PM Prayut Chan-o-cha will order legal action against anyone who “distorts information” about the government’s Covid-19 vaccination plan after the banned opposition politician Thanathorn Juangroongruangkit had raised the topic of “Royal Vaccine: Who Benefits and Who Doesn’t?” on his Facebook Live feed on Monday.

On the Facebook Live, Thanathorn criticised the government’s vaccine procurement and production, commenting that the government is too slow in securing sufficient inoculations.

“Thailand pinned its hopes only on AstraZeneca which allowed local pharmaceutical manufacturer, Siam Bioscience, to produce its vaccine. The government had not held talks with other countries until Jan 3 when it announced it will buy 2 million doses of vaccines from Sinovac which is a very small quantity… enough for only 1.5% of the population.”

Siam Bioscience is a royally-sponsored company that has partnered AstraZeneca to produce the vaccines for Thailand and other countries in the region.

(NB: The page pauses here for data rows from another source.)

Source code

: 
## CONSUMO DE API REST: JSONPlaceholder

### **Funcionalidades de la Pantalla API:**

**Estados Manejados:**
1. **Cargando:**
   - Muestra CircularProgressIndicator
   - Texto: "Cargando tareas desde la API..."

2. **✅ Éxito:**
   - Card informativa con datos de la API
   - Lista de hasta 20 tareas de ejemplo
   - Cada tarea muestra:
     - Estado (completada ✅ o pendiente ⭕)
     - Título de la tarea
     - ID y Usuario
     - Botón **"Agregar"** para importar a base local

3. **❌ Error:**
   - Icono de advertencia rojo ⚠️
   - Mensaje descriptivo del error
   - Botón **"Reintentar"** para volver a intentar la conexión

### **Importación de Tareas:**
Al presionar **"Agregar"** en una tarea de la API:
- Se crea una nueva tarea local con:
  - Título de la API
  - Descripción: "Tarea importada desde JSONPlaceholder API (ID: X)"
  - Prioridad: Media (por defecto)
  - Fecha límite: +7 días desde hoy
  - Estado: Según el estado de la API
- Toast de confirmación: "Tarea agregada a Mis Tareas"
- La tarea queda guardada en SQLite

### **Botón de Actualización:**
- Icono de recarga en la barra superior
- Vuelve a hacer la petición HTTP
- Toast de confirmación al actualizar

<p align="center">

According to Dr Nakorn Premsiri, director of the National Vaccine Institute, Siam Bioscience invited the British-Swedish pharmaceutical group AstraZeneca to visit its plant to see whether it met the criteria required to produce the vaccine at a minimum of 200 million doses per year. The government approved 600 million baht to improve the plant’s facilities to produce the Covid-19 vaccine according to the requirements of AstraZeneca.

Responding to Thanathorn’s comment, the PM says he will order prosecution for anything “that is distorted and not factual” that gets published, whether in media or on social media and that he has to protect the government’s credibility from those who are “irresponsible” with their remarks.